Ramiro Marra, Legislador de la CABA por La Libertad Avanza, presentó en la legislatura porteña un proyecto para prohibir la presencia de menores de 16 años en piquetes. Su iniciativa propone que las fuerzas de seguridad sean las responsables de identificar a las que organizaciones lleven menores a esas protestas y que el Gobierno de la Ciudad les retire toda ayuda económica a modo de sanción. En sus fundamentos, Marra afirma que en la CABA se llevaron adelante 8000 piquetes en los últimos 10 años.

Ese mismo número lo utilizó el Diputado nacional del PRO Waldo Wolff en los fundamentos de su propuesta, en los que también incluyó el costo para la CABA de 3,5 millones de pesos en promedio por limpiezas y reparaciones luego de cada protesta. Wolf dice también que las organizaciones sociales “se han politizado, desatendiendo el fin altruista y social que les dio origen”. El “lobo” del PRO propuso suspender “toda prestación económica y/o subsidio de cualquier especie que reciba de parte del Estado Nacional el autor de delitos o contravenciones cometidas en ocasión de manifestaciones públicas y/o la persona jurídica a la que pertenezcan”.
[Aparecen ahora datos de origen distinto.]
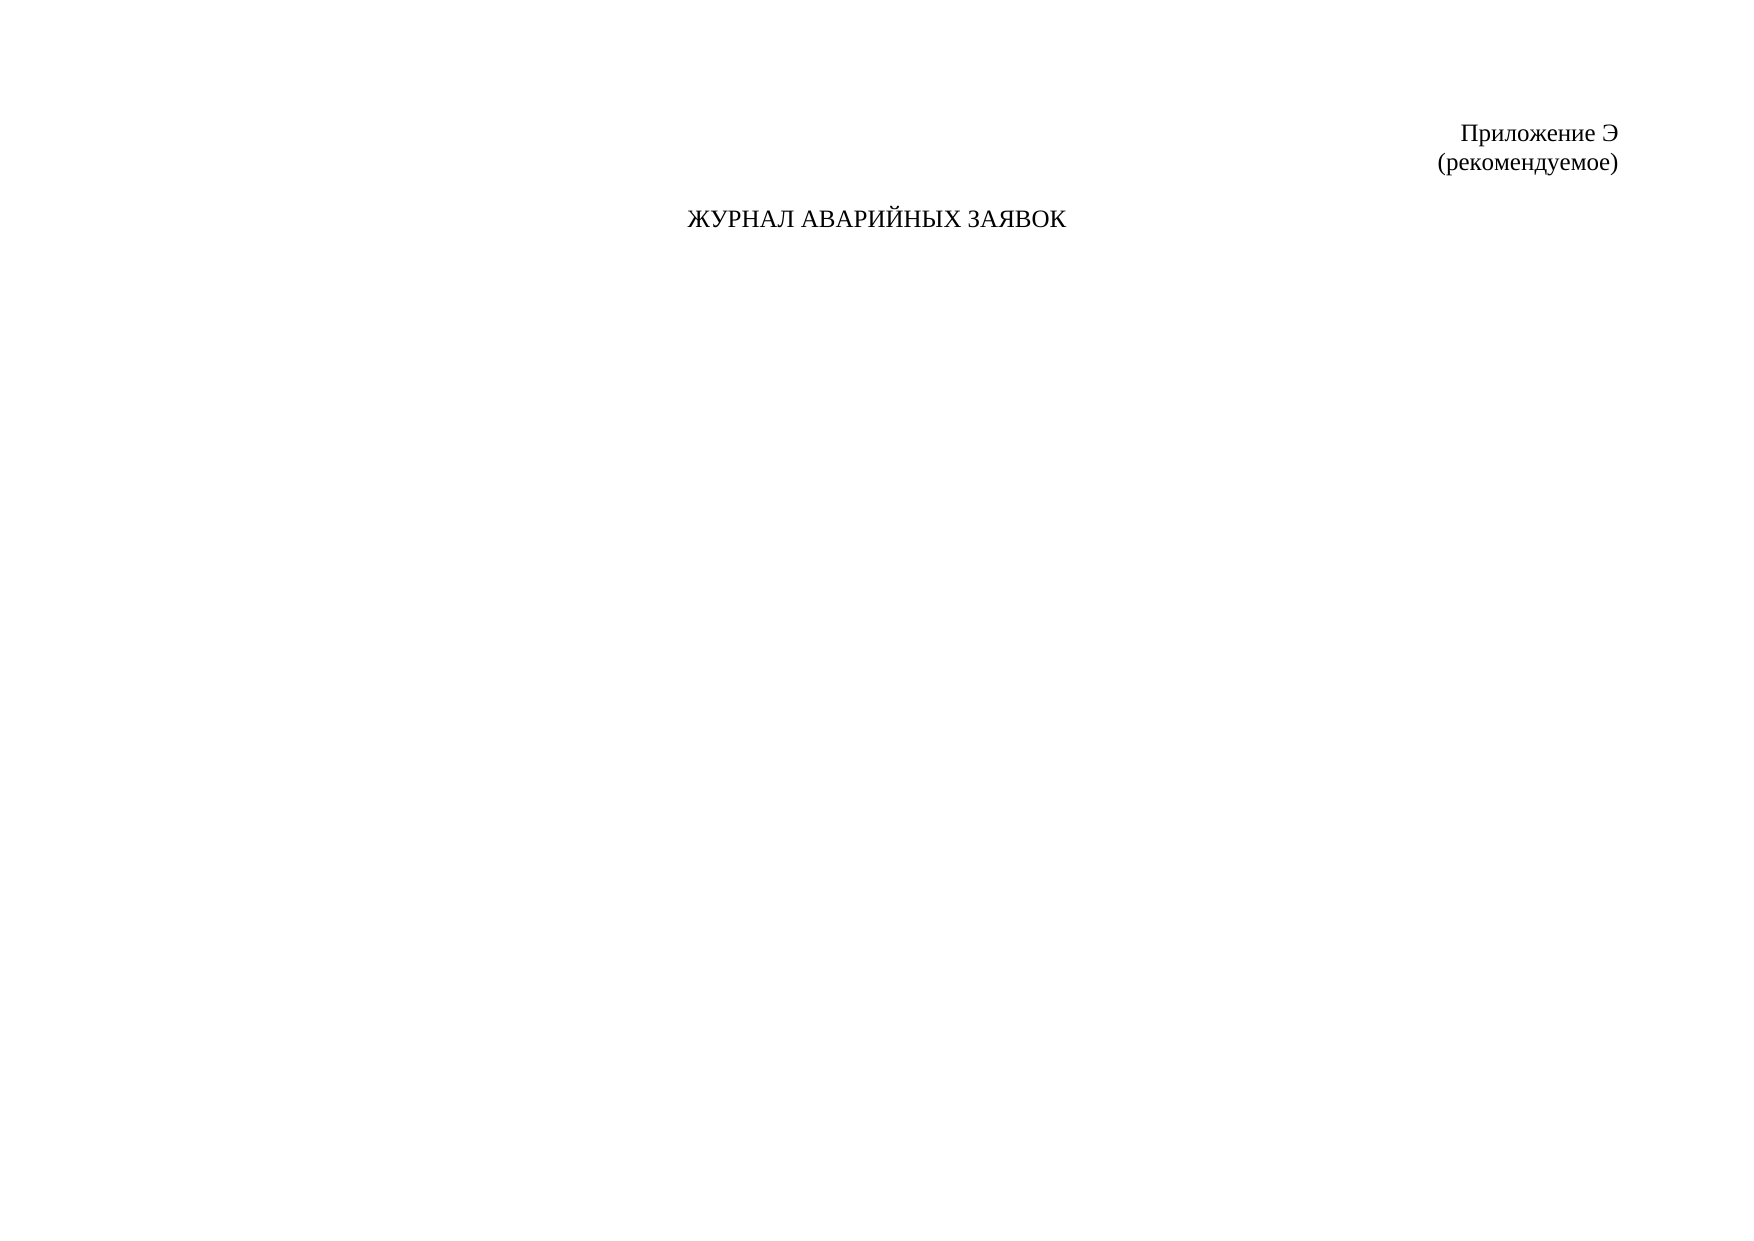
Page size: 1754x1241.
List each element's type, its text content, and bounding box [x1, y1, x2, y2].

Por su parte, desde la UTEP rescatan el concepto de la Economía Popular y destacan que la componen 7 millones de argentinos y argentinas, de los cuales 4 millones están inscriptos en el RENATEP y sólo 1,2 millones perciben el Potenciar Trabajo. Desde allí discuten con la idea de “transformar planes en empleo”, argumentando que la economía popular es un sector distinto al del mercado formal de trabajo, pero que tiene su propio y relevante lugar en la economía del país, por lo que debe ser atendida con medidas específicas.

La radiografía de ese sector muestra, según la UTEP, tres segmentos distintos: quienes forman el núcleo de pobreza estructural;  quienes pueden recuperar la empleabilidad en el mercado formal; y la gran mayoría que son quienes se inventan su propio trabajo. Desde esta mirada, empleo y trabajo no son sinónimos, y lo que reclama el sector es una mayor y más focalizada asistencia al trabajo que genera la economía popular.

Sin desestimar un ingreso básico necesario para el primer segmento, ni la capacitación y la articulación con el mundo PyME del segundo, algunas de las ideas que UTEP despliega para que el Estado empuje la economía popular son: ampliación del monotributo social para la formalización y valoración de esos trabajos; créditos no bancarios a unidades productivas para potenciar la producción en escala; y un “compre estatal” a este sector junto a una integración a las cadenas de valor del mundo PyME.

La problemática de los planes sociales en la Argentina es de larga data, profunda y compleja. Surge de la raíz de la pobreza estructural que el país no puede resolver desde el establecimiento del neoliberalismo como sistema hegemónico y los paréntesis que intentaron mitigarlo, con buenos e insuficientes resultados. La posibilidad de encauzar definitivamente esta deuda del país para con los más desprotegidos no provendrá, sin ninguna duda, de los cantos de sirena neoliberales que hoy se baten al viento preelectoral desde las bocas de quienes hicieron todo lo contrario a lo que pregonan y que no dudarían en volver a hacerlo. El enfrentamiento entre la clase media y los sectores populares sólo puede resultar beneficioso para quienes pretenden sostener las desigualdades estructurales. La sociedad argentina se debe y merece un debate más profundo.